Just like we did in step one, annotate your moodboards. Write down why you like specific images, and what you want to pull from them. List keywords that reflect your mood board (i.e., ‘vintage’, ‘dreamy’, ‘earthy’, ‘textured’).
Use this moodboard as a way of collecting visual inspiration and testing which combinations work. Mishmash colors, fonts, logo designs, techniques and images that you feel embody your brand and let that combination of elements guide you to your own unique brand visual.
Create a Good Logo
“What makes a good logo?” is a question that will result in a whole array of answers depending on who you ask. So, let’s keep it technical. These are some things you should ask yourself about your logo to make sure that it is technically sound:
Is it scaleable? You need to know that your logo will still be legible (and look good) when it’s both small and large.
Will my logo be effective in black and white?

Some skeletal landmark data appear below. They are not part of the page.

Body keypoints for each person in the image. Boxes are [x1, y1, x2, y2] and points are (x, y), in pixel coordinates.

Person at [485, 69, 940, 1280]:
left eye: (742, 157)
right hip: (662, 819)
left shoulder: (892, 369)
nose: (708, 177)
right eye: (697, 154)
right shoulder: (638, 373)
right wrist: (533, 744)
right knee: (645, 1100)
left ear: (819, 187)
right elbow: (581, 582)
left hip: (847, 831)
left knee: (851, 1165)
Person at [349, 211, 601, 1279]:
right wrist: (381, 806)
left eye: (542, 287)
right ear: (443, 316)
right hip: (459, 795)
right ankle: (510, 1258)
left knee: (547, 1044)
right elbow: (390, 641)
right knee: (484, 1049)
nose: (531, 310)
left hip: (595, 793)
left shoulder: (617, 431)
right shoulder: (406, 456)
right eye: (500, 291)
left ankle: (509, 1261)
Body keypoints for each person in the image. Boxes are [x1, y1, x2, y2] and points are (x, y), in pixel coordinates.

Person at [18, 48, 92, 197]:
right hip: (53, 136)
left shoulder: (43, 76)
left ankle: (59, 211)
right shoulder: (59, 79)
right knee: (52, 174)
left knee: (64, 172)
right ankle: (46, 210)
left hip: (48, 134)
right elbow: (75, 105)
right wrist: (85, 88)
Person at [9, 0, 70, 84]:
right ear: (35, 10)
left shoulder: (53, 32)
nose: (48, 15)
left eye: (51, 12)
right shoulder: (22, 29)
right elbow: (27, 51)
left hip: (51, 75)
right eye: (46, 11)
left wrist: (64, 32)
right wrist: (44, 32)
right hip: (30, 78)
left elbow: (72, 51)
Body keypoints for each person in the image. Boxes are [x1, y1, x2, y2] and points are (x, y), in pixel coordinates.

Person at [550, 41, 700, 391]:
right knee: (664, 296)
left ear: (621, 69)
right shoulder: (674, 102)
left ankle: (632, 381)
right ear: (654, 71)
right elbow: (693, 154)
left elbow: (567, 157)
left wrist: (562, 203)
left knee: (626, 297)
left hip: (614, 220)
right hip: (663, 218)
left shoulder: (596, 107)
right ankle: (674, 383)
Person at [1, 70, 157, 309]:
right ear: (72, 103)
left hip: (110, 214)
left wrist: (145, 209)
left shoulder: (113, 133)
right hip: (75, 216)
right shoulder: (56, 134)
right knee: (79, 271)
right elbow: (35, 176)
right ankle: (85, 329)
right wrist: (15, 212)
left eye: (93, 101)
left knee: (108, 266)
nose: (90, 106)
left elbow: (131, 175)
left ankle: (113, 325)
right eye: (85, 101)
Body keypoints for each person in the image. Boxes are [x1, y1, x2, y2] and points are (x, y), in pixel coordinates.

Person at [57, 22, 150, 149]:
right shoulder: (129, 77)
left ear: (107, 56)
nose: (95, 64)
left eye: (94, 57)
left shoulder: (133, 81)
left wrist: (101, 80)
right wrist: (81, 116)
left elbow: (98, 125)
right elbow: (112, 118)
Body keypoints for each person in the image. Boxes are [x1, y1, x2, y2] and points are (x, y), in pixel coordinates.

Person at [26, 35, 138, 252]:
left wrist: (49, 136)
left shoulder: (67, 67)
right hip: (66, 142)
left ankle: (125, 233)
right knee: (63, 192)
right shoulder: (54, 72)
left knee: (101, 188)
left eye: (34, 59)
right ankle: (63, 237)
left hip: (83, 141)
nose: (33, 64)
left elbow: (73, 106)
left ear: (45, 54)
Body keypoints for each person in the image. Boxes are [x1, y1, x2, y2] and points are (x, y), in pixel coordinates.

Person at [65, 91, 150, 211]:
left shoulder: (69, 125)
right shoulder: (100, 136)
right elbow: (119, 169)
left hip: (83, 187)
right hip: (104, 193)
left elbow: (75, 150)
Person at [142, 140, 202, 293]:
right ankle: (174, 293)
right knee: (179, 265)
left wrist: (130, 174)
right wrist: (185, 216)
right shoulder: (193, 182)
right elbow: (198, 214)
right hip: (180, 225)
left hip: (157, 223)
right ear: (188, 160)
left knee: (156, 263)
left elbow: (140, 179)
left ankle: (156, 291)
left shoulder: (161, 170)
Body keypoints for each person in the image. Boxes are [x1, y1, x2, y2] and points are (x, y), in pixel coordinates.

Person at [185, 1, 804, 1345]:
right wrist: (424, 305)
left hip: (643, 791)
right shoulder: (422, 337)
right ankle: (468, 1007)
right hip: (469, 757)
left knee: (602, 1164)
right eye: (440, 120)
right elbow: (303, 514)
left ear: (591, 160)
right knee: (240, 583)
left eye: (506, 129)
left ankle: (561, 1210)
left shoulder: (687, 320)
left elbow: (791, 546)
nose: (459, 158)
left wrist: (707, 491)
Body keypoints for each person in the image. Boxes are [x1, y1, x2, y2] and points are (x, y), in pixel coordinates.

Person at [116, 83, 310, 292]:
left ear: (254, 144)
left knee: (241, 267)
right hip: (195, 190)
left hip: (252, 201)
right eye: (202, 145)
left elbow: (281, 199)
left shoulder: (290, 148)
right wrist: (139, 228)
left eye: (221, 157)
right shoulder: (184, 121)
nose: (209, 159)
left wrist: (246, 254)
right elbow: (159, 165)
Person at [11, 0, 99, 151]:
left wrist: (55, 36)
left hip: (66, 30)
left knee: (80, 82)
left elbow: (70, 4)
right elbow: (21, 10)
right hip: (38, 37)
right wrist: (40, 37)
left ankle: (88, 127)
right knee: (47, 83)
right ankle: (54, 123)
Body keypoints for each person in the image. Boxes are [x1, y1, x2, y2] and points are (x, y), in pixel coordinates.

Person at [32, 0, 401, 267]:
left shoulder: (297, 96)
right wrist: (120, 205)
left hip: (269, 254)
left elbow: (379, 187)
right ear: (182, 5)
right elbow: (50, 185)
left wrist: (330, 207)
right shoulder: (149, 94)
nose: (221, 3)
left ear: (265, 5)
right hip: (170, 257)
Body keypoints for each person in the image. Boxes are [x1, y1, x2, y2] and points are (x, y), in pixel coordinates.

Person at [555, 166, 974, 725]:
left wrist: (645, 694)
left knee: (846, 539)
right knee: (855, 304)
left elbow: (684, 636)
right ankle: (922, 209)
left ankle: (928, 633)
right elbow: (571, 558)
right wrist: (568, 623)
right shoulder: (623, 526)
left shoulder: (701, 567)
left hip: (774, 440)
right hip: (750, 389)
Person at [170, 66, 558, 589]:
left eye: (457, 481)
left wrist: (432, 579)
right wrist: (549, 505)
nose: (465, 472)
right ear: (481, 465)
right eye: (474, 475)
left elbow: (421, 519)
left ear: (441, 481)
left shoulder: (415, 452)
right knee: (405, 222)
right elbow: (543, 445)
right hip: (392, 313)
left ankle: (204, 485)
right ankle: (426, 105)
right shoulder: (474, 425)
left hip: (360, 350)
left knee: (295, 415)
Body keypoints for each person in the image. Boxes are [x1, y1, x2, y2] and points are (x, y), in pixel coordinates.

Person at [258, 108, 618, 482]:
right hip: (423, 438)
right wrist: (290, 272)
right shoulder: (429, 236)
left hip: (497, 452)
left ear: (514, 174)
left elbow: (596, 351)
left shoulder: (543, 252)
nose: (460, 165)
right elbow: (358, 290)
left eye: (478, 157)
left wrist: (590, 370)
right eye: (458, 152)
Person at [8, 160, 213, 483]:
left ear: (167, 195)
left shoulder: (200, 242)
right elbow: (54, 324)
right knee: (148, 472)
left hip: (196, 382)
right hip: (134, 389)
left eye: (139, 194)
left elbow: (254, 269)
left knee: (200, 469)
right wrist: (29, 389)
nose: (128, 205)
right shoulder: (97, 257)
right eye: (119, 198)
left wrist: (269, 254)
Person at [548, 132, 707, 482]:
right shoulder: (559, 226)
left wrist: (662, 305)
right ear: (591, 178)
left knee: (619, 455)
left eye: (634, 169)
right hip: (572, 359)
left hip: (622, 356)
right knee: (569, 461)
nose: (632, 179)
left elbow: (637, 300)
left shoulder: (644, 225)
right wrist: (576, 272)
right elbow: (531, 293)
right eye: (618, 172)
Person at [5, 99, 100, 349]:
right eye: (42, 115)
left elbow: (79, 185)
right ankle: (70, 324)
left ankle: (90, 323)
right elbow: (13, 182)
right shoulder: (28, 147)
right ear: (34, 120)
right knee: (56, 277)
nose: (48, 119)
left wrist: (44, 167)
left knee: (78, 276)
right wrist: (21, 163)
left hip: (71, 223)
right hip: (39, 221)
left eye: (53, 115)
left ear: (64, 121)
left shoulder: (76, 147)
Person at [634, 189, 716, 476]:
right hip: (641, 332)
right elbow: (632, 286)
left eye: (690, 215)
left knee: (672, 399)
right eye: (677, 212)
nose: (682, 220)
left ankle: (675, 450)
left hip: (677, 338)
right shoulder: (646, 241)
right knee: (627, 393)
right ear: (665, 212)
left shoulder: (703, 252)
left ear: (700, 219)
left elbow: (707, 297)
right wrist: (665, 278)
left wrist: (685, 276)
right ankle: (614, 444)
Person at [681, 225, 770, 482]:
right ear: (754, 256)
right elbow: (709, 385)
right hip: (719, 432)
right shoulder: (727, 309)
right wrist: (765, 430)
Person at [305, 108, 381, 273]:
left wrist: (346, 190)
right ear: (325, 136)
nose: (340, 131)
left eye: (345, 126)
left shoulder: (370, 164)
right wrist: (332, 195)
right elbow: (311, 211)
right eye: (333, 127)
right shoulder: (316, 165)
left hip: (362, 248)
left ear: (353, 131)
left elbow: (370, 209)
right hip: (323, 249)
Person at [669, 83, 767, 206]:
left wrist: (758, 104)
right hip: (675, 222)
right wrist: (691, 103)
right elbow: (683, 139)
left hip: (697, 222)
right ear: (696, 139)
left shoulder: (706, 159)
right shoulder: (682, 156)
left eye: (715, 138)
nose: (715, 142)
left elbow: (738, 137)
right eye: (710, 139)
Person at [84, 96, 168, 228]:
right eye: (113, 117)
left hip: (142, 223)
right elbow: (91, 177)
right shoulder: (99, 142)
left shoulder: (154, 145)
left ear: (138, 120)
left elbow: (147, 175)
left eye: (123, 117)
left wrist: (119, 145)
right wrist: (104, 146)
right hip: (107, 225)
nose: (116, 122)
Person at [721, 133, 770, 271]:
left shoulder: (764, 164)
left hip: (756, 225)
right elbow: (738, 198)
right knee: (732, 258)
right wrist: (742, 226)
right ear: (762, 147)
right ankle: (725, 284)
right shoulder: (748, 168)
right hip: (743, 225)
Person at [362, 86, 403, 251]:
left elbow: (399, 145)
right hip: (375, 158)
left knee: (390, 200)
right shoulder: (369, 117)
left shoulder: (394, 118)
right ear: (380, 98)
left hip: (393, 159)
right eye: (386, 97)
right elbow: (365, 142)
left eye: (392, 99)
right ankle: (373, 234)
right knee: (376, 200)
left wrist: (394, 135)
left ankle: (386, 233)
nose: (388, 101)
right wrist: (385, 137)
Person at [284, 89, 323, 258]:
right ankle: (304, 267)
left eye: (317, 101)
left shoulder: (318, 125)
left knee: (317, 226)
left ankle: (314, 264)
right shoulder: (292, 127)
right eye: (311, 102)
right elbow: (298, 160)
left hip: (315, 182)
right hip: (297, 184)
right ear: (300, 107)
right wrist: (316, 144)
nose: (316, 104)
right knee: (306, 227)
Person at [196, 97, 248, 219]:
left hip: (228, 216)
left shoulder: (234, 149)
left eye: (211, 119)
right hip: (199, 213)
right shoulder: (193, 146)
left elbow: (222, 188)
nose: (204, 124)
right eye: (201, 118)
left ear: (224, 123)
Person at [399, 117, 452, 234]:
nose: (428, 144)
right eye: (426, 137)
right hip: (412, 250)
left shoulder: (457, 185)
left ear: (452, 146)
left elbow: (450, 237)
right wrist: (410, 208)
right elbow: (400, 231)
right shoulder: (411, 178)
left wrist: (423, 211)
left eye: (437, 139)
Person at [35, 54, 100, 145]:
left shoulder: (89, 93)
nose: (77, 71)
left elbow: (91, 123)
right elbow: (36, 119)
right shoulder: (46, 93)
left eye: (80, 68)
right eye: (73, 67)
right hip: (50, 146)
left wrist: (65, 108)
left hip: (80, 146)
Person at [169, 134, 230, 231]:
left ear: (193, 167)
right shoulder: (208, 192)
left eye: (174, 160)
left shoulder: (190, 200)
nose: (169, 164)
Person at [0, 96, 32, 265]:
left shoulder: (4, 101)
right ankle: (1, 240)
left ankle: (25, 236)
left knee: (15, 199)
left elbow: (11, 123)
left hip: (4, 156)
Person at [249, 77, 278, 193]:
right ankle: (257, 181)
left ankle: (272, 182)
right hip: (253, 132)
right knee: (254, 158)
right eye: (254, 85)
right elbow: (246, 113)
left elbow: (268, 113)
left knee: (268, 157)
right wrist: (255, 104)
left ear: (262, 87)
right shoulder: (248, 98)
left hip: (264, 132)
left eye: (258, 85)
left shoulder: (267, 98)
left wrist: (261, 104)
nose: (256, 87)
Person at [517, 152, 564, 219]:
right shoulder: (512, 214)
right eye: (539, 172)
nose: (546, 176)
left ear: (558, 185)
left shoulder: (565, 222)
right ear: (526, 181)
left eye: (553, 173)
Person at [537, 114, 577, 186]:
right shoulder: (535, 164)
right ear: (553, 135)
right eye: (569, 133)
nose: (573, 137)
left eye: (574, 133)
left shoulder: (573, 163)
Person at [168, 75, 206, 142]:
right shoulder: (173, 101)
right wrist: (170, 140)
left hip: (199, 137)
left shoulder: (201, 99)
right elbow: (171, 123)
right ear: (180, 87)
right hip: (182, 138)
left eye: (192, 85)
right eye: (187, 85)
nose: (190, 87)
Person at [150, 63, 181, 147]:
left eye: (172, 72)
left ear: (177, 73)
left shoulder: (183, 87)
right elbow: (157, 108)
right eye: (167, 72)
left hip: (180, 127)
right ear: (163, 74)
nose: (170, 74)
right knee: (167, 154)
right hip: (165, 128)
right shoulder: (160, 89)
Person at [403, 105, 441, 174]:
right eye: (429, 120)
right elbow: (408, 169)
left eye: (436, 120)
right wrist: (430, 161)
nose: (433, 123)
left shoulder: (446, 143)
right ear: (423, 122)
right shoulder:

While your logo will ideally be displayed in color in most situations, there are going to be times when it won’t be. So, be sure that things still look just as effective when they’re monochrome as they do in color.
Am I copying any brand’s logo design? You probably already know if you are, but sometimes you can mimic designs completely subconsciously. Ask around, get opinions, reconfigure if need be.
Does it reflect my brand values properly? Remember that just because a logo looks great doesn’t always mean it’s the best possible solution for your brand. Work to find the glass slipper that fits your brand perfectly.
- Complete the brainstorming exercises to help you unlock a memorable brand name
- Build yourself a plan of attack for your logo, including a moodboard, and a list of do’s and dont’s.